Jestem na etapie zakupu okien (profil Brugmann), zaproponowano mi montaż kontaktronów za ok. 45zł netto za sztukę. Wiem, że same kontaktrony można kupić taniej, czy jednak poradzę sobie z ich montażem? Oryginalnie podobno wierci się otwór w ramie okna, gdzie chowa się kontrakton. Czy niczego nie zepsuję wiercąc w nowych oknach ? Trochę się tego obawiam, z drugiej strony mogę trochę  zaoszczędzić robiąc to sam.

----------


## hal9

Prawdopodobnie jest to cena z montażem

----------


## fenix2

> Odkopuję stary temat, żeby nie tworzyć nowego. 
> Jestem na etapie zakupu okien (profil Brugmann), zaproponowano mi montaż kontaktronów za ok. 45zł netto za sztukę. Wiem, że same kontaktrony można kupić taniej, czy jednak poradzę sobie z ich montażem?
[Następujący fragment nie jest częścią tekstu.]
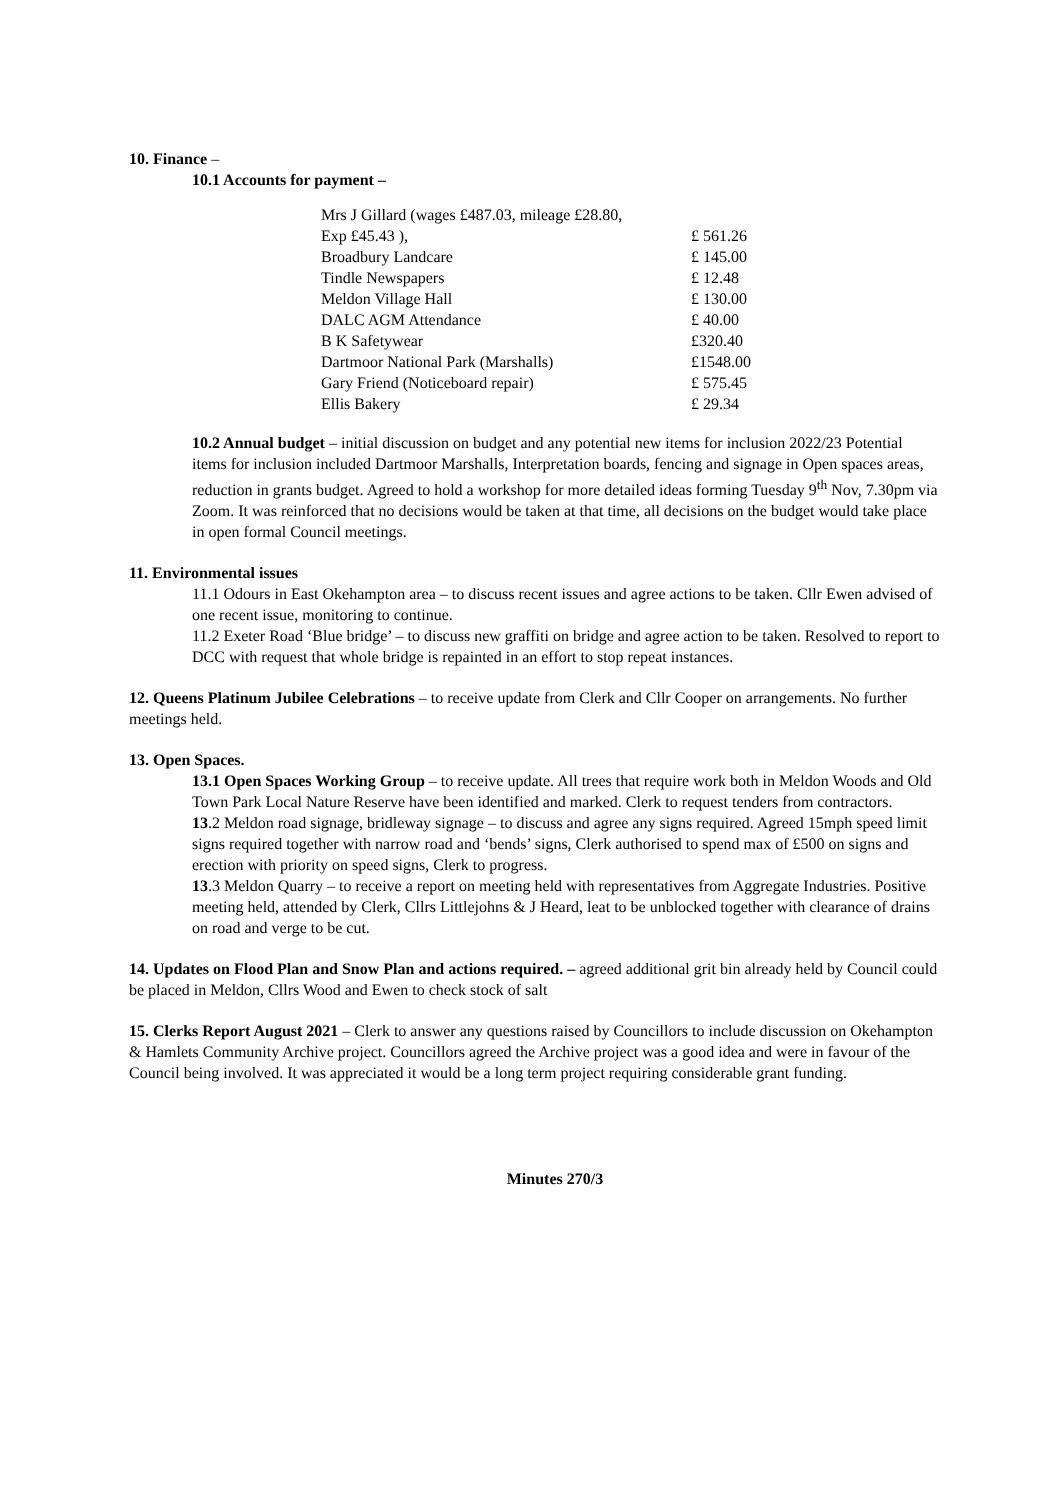10. Finance –
10.1 Accounts for payment –
| Mrs J Gillard (wages £487.03, mileage £28.80, | |
| Exp £45.43 ), | £ 561.26 |
| Broadbury Landcare | £ 145.00 |
| Tindle Newspapers | £ 12.48 |
| Meldon Village Hall | £ 130.00 |
| DALC AGM Attendance | £ 40.00 |
| B K Safetywear | £320.40 |
| Dartmoor National Park (Marshalls) | £1548.00 |
| Gary Friend (Noticeboard repair) | £ 575.45 |
| Ellis Bakery | £ 29.34 |
10.2 Annual budget – initial discussion on budget and any potential new items for inclusion 2022/23 Potential items for inclusion included Dartmoor Marshalls, Interpretation boards, fencing and signage in Open spaces areas, reduction in grants budget. Agreed to hold a workshop for more detailed ideas forming Tuesday 9<sup>th</sup> Nov, 7.30pm via Zoom. It was reinforced that no decisions would be taken at that time, all decisions on the budget would take place in open formal Council meetings.
11. Environmental issues
11.1 Odours in East Okehampton area – to discuss recent issues and agree actions to be taken. Cllr Ewen advised of one recent issue, monitoring to continue.
11.2 Exeter Road ‘Blue bridge’ – to discuss new graffiti on bridge and agree action to be taken. Resolved to report to DCC with request that whole bridge is repainted in an effort to stop repeat instances.
12. Queens Platinum Jubilee Celebrations – to receive update from Clerk and Cllr Cooper on arrangements. No further meetings held.
13. Open Spaces.
13.1 Open Spaces Working Group – to receive update. All trees that require work both in Meldon Woods and Old Town Park Local Nature Reserve have been identified and marked. Clerk to request tenders from contractors.
13.2 Meldon road signage, bridleway signage – to discuss and agree any signs required. Agreed 15mph speed limit signs required together with narrow road and ‘bends’ signs, Clerk authorised to spend max of £500 on signs and erection with priority on speed signs, Clerk to progress.
13.3 Meldon Quarry – to receive a report on meeting held with representatives from Aggregate Industries. Positive meeting held, attended by Clerk, Cllrs Littlejohns & J Heard, leat to be unblocked together with clearance of drains on road and verge to be cut.
14. Updates on Flood Plan and Snow Plan and actions required. – agreed additional grit bin already held by Council could be placed in Meldon, Cllrs Wood and Ewen to check stock of salt
15. Clerks Report August 2021 – Clerk to answer any questions raised by Councillors to include discussion on Okehampton & Hamlets Community Archive project. Councillors agreed the Archive project was a good idea and were in favour of the Council being involved. It was appreciated it would be a long term project requiring considerable grant funding.
Minutes 270/3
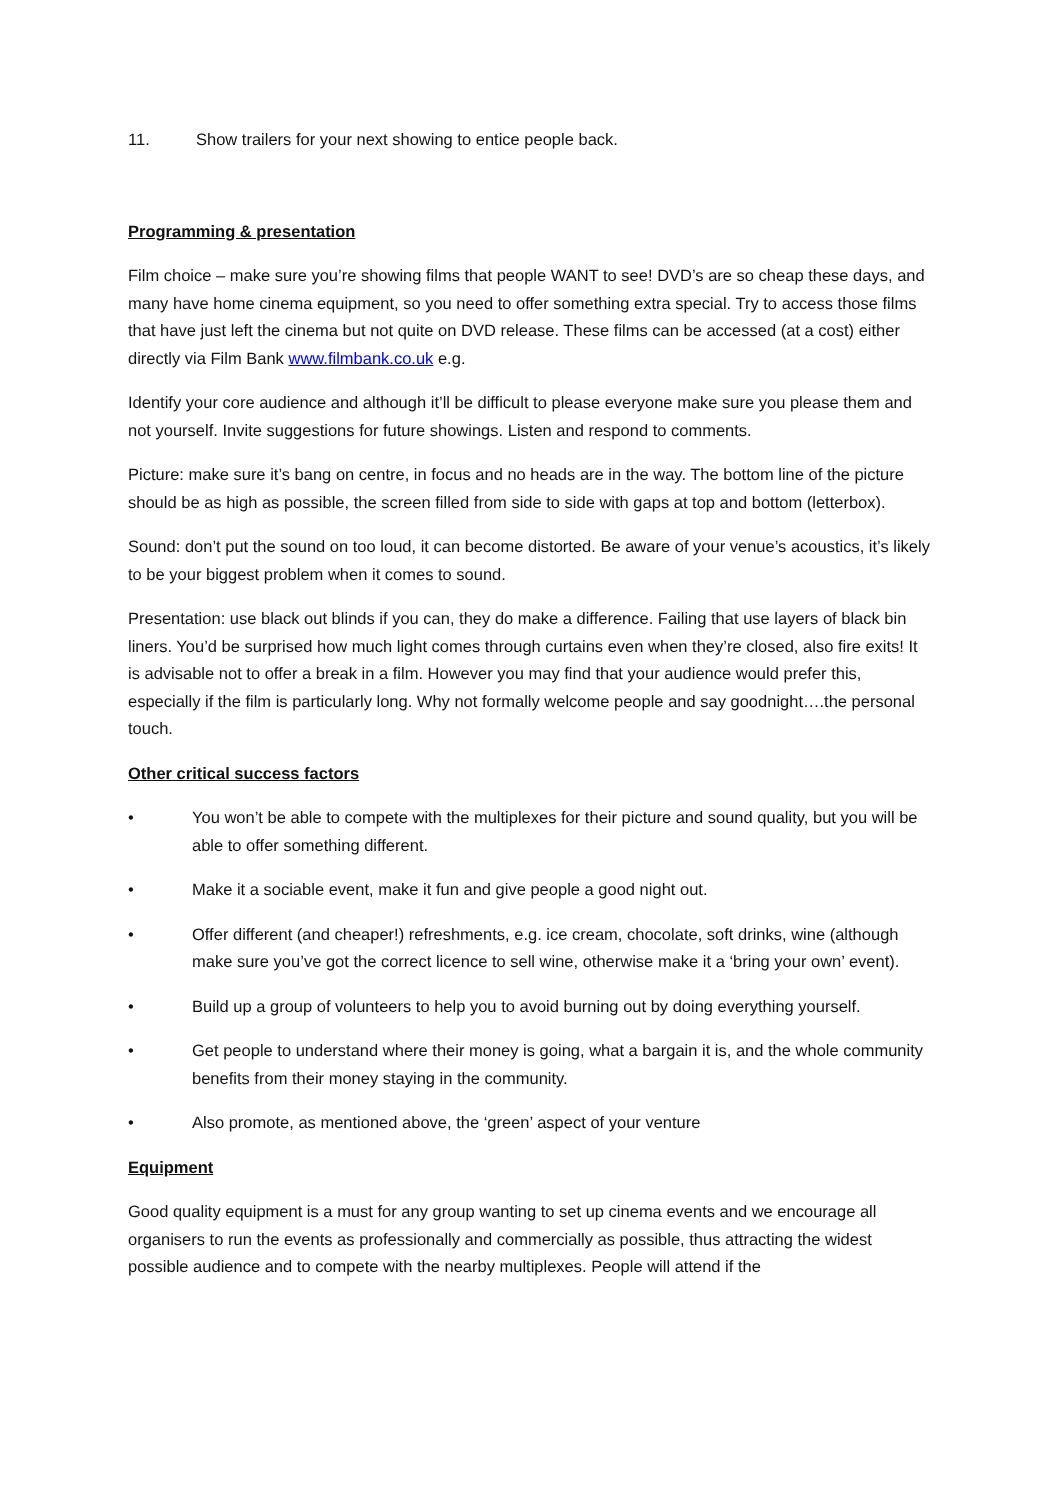11. Show trailers for your next showing to entice people back.
Programming & presentation
Film choice – make sure you’re showing films that people WANT to see! DVD’s are so cheap these days, and many have home cinema equipment, so you need to offer something extra special. Try to access those films that have just left the cinema but not quite on DVD release. These films can be accessed (at a cost) either directly via Film Bank www.filmbank.co.uk e.g.
Identify your core audience and although it’ll be difficult to please everyone make sure you please them and not yourself. Invite suggestions for future showings. Listen and respond to comments.
Picture: make sure it’s bang on centre, in focus and no heads are in the way. The bottom line of the picture should be as high as possible, the screen filled from side to side with gaps at top and bottom (letterbox).
Sound: don’t put the sound on too loud, it can become distorted. Be aware of your venue’s acoustics, it’s likely to be your biggest problem when it comes to sound.
Presentation: use black out blinds if you can, they do make a difference. Failing that use layers of black bin liners. You’d be surprised how much light comes through curtains even when they’re closed, also fire exits! It is advisable not to offer a break in a film. However you may find that your audience would prefer this, especially if the film is particularly long. Why not formally welcome people and say goodnight….the personal touch.
Other critical success factors
• You won’t be able to compete with the multiplexes for their picture and sound quality, but you will be able to offer something different.
• Make it a sociable event, make it fun and give people a good night out.
• Offer different (and cheaper!) refreshments, e.g. ice cream, chocolate, soft drinks, wine (although make sure you’ve got the correct licence to sell wine, otherwise make it a ‘bring your own’ event).
• Build up a group of volunteers to help you to avoid burning out by doing everything yourself.
• Get people to understand where their money is going, what a bargain it is, and the whole community benefits from their money staying in the community.
• Also promote, as mentioned above, the ‘green’ aspect of your venture
Equipment
Good quality equipment is a must for any group wanting to set up cinema events and we encourage all organisers to run the events as professionally and commercially as possible, thus attracting the widest possible audience and to compete with the nearby multiplexes. People will attend if the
Oryginalnie podobno wierci się otwór w ramie okna, gdzie chowa się kontrakton. Czy niczego nie zepsuję wiercąc w nowych oknach ? Trochę się tego obawiam, z drugiej strony mogę trochę  zaoszczędzić robiąc to sam.
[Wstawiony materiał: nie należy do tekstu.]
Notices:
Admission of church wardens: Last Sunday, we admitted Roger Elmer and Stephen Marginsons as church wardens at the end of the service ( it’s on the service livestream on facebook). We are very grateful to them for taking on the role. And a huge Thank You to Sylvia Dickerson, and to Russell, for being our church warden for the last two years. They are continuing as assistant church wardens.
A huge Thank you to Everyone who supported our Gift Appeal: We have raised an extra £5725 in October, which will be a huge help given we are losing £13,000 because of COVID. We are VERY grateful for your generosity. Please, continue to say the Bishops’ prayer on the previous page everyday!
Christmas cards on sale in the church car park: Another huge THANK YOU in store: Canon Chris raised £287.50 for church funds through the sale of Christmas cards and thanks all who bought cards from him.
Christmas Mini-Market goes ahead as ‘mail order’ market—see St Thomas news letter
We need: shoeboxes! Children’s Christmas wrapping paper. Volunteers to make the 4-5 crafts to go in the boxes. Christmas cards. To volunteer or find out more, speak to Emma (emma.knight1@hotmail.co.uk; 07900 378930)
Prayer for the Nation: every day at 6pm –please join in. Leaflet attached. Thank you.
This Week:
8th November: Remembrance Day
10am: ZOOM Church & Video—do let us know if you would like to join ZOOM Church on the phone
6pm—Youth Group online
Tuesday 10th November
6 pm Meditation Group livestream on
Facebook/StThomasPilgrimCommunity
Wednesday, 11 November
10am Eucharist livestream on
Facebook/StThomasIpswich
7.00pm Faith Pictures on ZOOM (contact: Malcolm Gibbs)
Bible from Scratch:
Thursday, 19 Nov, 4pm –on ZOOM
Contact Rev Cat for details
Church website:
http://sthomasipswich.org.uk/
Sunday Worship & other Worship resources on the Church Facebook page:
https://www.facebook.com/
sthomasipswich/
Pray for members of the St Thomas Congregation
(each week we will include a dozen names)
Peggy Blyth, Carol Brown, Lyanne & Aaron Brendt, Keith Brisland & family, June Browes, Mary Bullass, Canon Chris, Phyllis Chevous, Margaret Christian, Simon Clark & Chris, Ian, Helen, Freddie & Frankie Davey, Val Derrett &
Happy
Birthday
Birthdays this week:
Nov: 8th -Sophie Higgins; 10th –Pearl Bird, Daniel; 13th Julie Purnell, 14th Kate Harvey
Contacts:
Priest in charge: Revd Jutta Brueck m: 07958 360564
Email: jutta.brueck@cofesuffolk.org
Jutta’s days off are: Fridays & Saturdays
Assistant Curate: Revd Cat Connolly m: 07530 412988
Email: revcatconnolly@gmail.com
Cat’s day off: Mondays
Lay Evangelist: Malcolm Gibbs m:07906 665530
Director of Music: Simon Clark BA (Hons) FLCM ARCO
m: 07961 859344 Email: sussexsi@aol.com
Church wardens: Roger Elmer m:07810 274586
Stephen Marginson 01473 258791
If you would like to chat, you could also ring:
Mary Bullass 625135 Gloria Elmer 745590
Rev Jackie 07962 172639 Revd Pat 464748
Zapytaj czy nie stracisz gwarancji przy samodzielnym montażu.

----------


## nela29

W Oknoplusie się nie traci - czekam na swoje okienka, a kontaktrony już czekają na montaż  :smile:  Też się zastanawiam czy przy wierceniu nie trafi się na jakiś element metalowy. Jak z tym jest?

----------